PMA is the most stringent type of device marketing application required by FDA. The applicant must receive FDA approval of its PMA application prior to marketing the device. PMA approval is based on a determination by FDA that the PMA contains sufficient valid scientific evidence to assure that the device is safe and effective for its intended use(s). An approved PMA is, in effect, a private license granting the applicant (or owner) permission to market the device. The PMA owner, however, can authorize use of its data by another.
The PMA applicant is usually the person who owns the rights, or otherwise has authorized access, to the data and other information to be submitted in support of FDA approval. This person may be an individual, partnership, corporation, association, scientific or academic establishment, government agency or organizational unit, or other legal entity. The applicant is often the inventor/developer and ultimately the manufacturer.

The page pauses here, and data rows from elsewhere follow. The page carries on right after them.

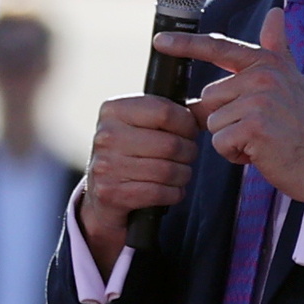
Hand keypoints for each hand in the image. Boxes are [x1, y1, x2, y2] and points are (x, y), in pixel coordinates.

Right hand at [77, 93, 200, 272]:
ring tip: (180, 173)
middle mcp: (106, 136)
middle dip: (189, 152)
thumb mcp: (137, 125)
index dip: (187, 124)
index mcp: (113, 111)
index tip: (190, 132)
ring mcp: (106, 165)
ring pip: (168, 171)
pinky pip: (160, 193)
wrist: (98, 195)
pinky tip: (171, 190)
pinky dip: (174, 193)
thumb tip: (204, 108)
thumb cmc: (127, 154)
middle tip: (187, 155)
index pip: (164, 111)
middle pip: (170, 144)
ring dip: (183, 175)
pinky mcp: (112, 193)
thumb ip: (166, 114)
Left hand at [155, 7, 303, 202]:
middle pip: (208, 97)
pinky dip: (234, 154)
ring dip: (229, 138)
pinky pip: (219, 141)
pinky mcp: (254, 126)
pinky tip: (259, 153)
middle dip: (225, 119)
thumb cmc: (302, 125)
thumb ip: (278, 48)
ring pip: (212, 121)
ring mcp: (259, 100)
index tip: (159, 40)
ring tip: (260, 140)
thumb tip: (275, 12)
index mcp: (267, 63)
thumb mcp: (292, 80)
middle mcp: (263, 76)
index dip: (186, 44)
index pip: (219, 48)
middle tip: (257, 128)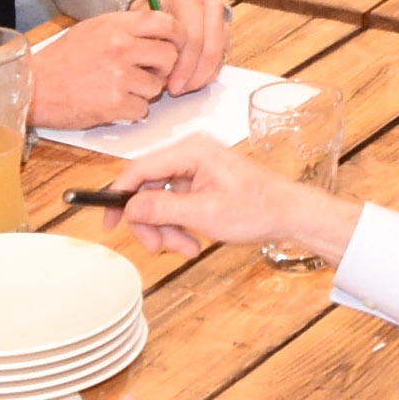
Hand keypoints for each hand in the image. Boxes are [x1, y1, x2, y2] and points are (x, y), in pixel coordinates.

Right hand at [31, 0, 231, 127]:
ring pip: (157, 86)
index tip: (175, 45)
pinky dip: (131, 110)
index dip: (177, 35)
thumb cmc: (64, 59)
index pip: (166, 22)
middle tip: (147, 72)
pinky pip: (142, 109)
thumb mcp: (95, 30)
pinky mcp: (115, 104)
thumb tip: (162, 32)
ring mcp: (119, 76)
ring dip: (144, 92)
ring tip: (119, 88)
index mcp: (116, 25)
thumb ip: (127, 28)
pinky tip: (111, 103)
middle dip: (163, 68)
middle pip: (169, 56)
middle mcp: (120, 47)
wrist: (35, 87)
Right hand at [86, 133, 360, 263]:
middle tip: (160, 248)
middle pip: (147, 189)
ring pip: (159, 201)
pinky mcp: (199, 181)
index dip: (119, 196)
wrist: (289, 214)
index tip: (109, 222)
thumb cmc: (258, 209)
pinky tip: (193, 240)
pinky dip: (178, 225)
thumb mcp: (205, 213)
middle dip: (151, 222)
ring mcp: (195, 167)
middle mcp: (191, 153)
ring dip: (167, 229)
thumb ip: (163, 208)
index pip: (139, 170)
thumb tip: (130, 206)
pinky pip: (174, 203)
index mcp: (192, 151)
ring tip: (187, 248)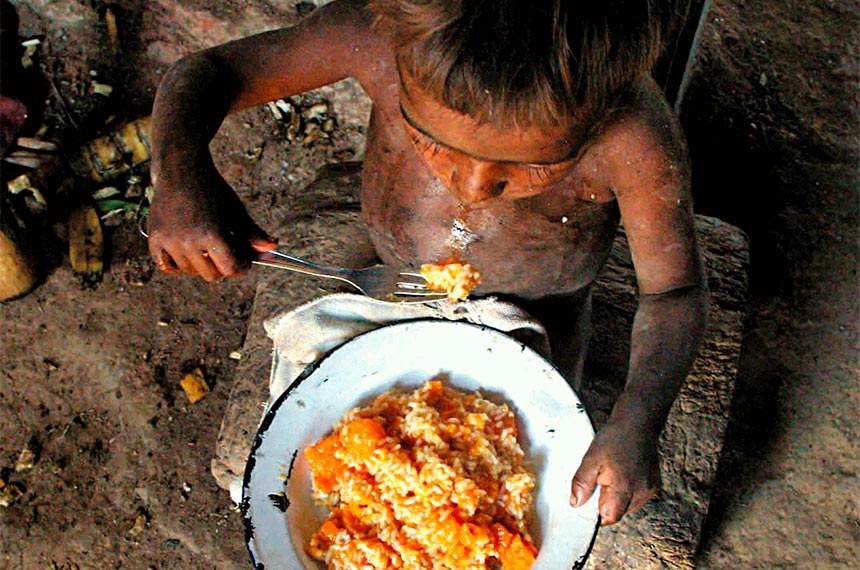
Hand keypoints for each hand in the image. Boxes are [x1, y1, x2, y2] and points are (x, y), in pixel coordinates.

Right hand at [147, 156, 276, 280]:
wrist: (181, 170)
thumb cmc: (213, 191)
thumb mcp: (236, 210)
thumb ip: (253, 233)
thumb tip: (273, 248)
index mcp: (212, 234)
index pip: (231, 269)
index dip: (241, 269)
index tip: (244, 265)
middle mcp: (188, 240)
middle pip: (211, 275)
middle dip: (222, 268)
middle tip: (225, 256)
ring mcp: (169, 240)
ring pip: (190, 272)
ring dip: (200, 265)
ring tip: (205, 248)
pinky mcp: (154, 238)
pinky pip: (167, 267)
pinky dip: (177, 265)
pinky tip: (187, 254)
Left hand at [569, 420, 659, 524]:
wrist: (637, 423)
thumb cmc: (614, 437)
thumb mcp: (591, 458)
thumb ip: (582, 482)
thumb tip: (576, 503)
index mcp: (624, 487)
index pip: (610, 516)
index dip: (597, 512)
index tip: (590, 500)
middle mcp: (641, 492)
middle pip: (619, 513)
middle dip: (607, 503)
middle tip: (601, 480)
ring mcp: (650, 489)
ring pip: (629, 507)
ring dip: (618, 498)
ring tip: (613, 475)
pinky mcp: (655, 485)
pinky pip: (637, 498)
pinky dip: (628, 492)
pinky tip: (623, 475)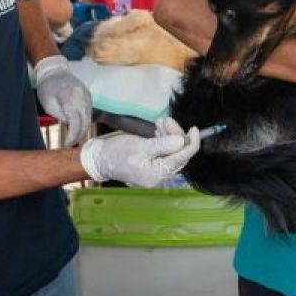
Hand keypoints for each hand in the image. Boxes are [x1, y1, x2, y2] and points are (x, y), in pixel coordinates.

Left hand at [33, 55, 91, 145]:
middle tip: (70, 144)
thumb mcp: (48, 104)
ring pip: (89, 118)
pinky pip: (89, 112)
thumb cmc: (47, 88)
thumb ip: (61, 115)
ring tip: (74, 138)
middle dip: (79, 135)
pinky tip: (78, 128)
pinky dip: (85, 121)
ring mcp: (87, 95)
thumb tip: (71, 126)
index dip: (72, 136)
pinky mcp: (88, 96)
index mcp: (69, 97)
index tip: (67, 143)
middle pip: (85, 121)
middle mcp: (81, 96)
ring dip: (83, 129)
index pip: (75, 122)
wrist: (54, 71)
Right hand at [79, 117, 199, 186]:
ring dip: (170, 135)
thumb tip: (181, 141)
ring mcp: (156, 170)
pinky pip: (165, 151)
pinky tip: (158, 129)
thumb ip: (162, 145)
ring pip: (172, 151)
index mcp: (158, 174)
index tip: (195, 128)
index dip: (191, 142)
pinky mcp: (152, 164)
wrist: (100, 158)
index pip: (183, 158)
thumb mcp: (140, 147)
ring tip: (160, 122)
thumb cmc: (117, 153)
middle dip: (176, 135)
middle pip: (179, 154)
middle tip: (166, 120)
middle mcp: (160, 175)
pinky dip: (164, 139)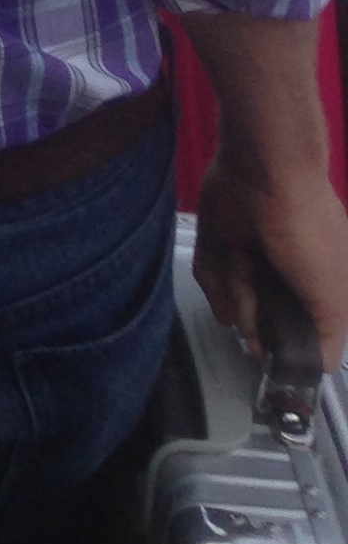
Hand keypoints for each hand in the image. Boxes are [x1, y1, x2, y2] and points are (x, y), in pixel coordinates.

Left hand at [194, 150, 347, 371]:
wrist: (263, 173)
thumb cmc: (308, 233)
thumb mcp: (334, 297)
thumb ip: (328, 339)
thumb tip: (318, 370)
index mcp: (316, 289)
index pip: (296, 335)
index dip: (282, 346)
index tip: (272, 351)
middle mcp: (282, 280)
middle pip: (259, 326)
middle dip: (255, 317)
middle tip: (258, 294)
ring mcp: (249, 265)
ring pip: (232, 305)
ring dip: (237, 288)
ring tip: (247, 259)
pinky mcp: (218, 248)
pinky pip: (210, 281)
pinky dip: (215, 276)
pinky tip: (228, 257)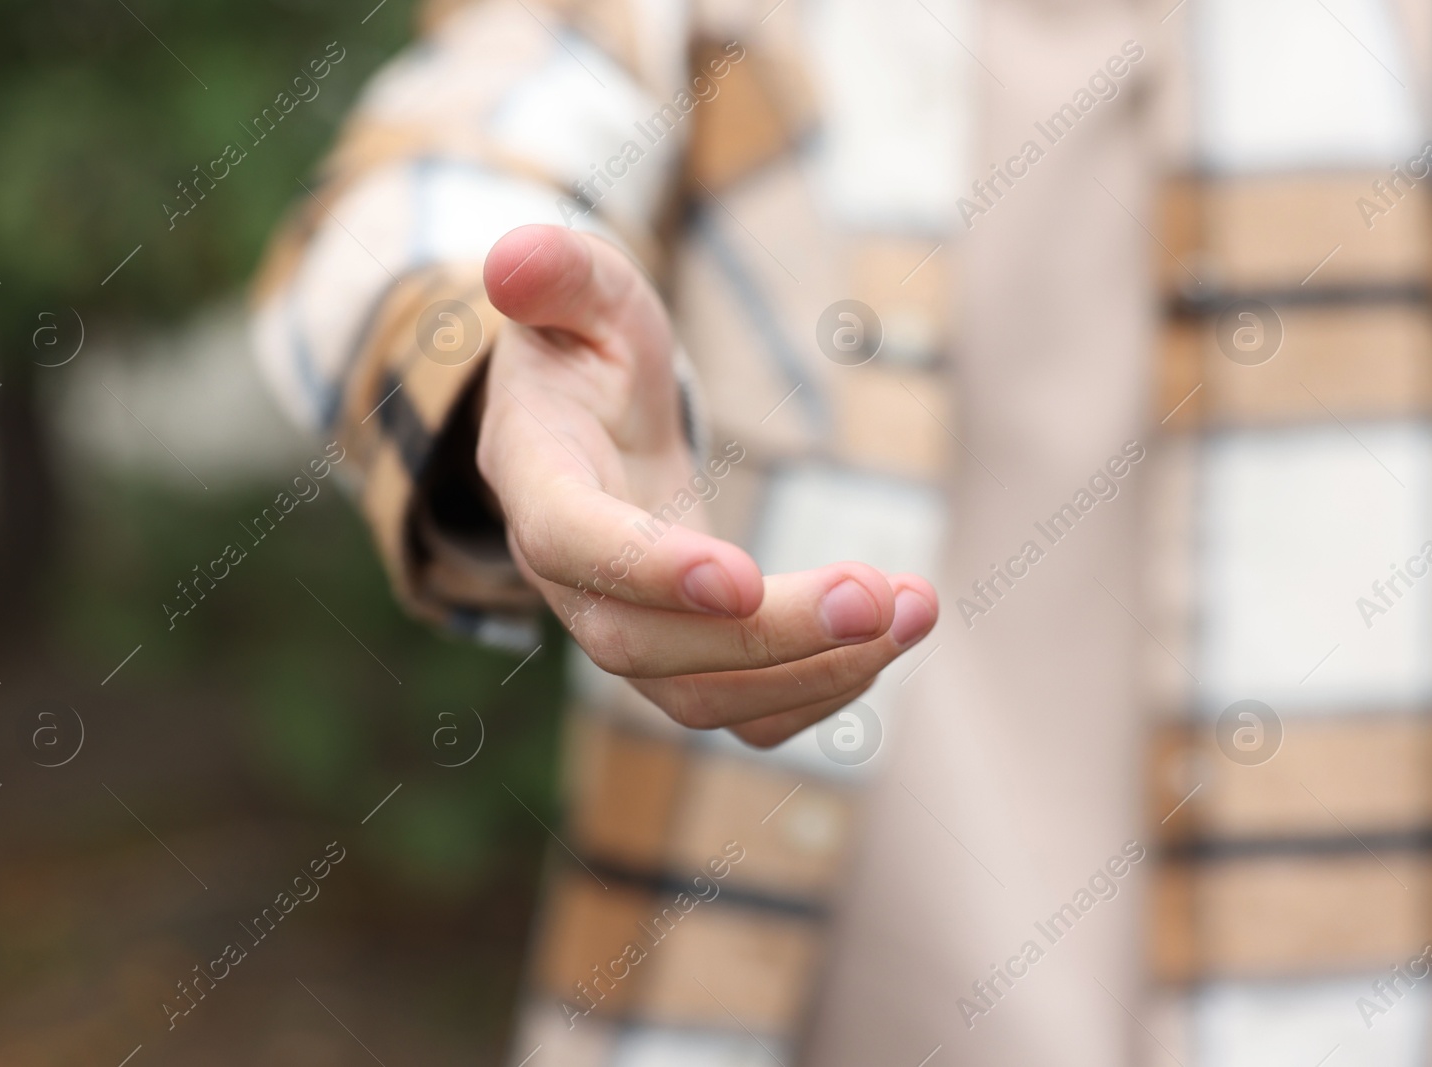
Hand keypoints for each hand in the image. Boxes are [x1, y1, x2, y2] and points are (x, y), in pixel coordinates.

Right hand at [478, 224, 937, 746]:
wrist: (586, 422)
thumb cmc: (585, 344)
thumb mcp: (577, 292)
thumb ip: (555, 274)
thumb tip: (515, 257)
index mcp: (533, 478)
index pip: (572, 542)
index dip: (646, 569)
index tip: (740, 575)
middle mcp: (565, 575)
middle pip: (645, 647)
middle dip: (768, 634)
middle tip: (881, 596)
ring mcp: (618, 626)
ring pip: (697, 696)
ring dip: (814, 670)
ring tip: (916, 610)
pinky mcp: (675, 654)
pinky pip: (737, 710)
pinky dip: (816, 691)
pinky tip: (889, 639)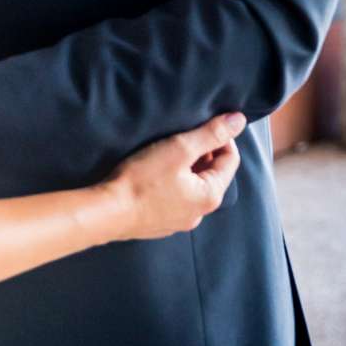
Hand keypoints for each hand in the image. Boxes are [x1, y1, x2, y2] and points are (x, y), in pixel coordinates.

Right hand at [107, 113, 245, 240]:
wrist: (107, 213)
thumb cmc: (142, 180)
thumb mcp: (179, 148)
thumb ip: (211, 134)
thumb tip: (238, 121)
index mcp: (210, 195)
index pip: (230, 160)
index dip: (222, 137)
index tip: (204, 124)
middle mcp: (200, 213)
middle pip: (211, 174)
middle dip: (201, 153)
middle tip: (181, 137)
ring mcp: (179, 221)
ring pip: (192, 187)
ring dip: (185, 168)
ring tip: (165, 153)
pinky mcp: (160, 224)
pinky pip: (175, 199)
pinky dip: (171, 184)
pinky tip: (153, 174)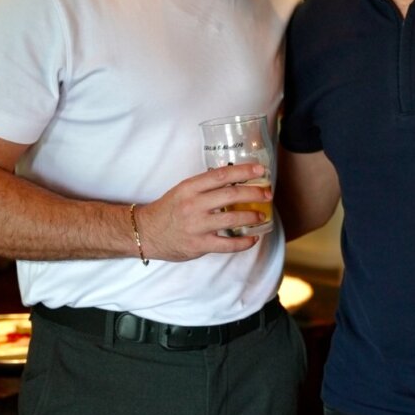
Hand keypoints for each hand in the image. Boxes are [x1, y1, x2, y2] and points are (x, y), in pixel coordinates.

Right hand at [132, 164, 272, 261]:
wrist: (146, 232)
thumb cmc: (168, 210)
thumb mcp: (182, 191)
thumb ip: (205, 187)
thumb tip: (235, 181)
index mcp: (190, 187)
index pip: (221, 175)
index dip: (243, 171)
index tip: (260, 169)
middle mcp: (193, 204)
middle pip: (231, 195)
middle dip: (254, 193)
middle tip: (267, 194)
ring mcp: (196, 226)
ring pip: (232, 219)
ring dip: (251, 216)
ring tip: (262, 215)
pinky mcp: (198, 245)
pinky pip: (227, 245)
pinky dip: (243, 242)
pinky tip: (253, 239)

FDA regulations provide 180 days to review the PMA and make a determination. In reality, the review time is normally longer. Before approving or denying a PMA, the appropriate FDA advisory committee may review the PMA at a public meeting and provide FDA with the committee’s recommendation on whether FDA should approve the submission. After FDA notifies the applicant that the PMA has been approved or denied, a notice is published on the Internet (1) announcing the data on which the decision is based, and (2) providing interested persons an opportunity to petition FDA within 30 days for reconsideration of the decision.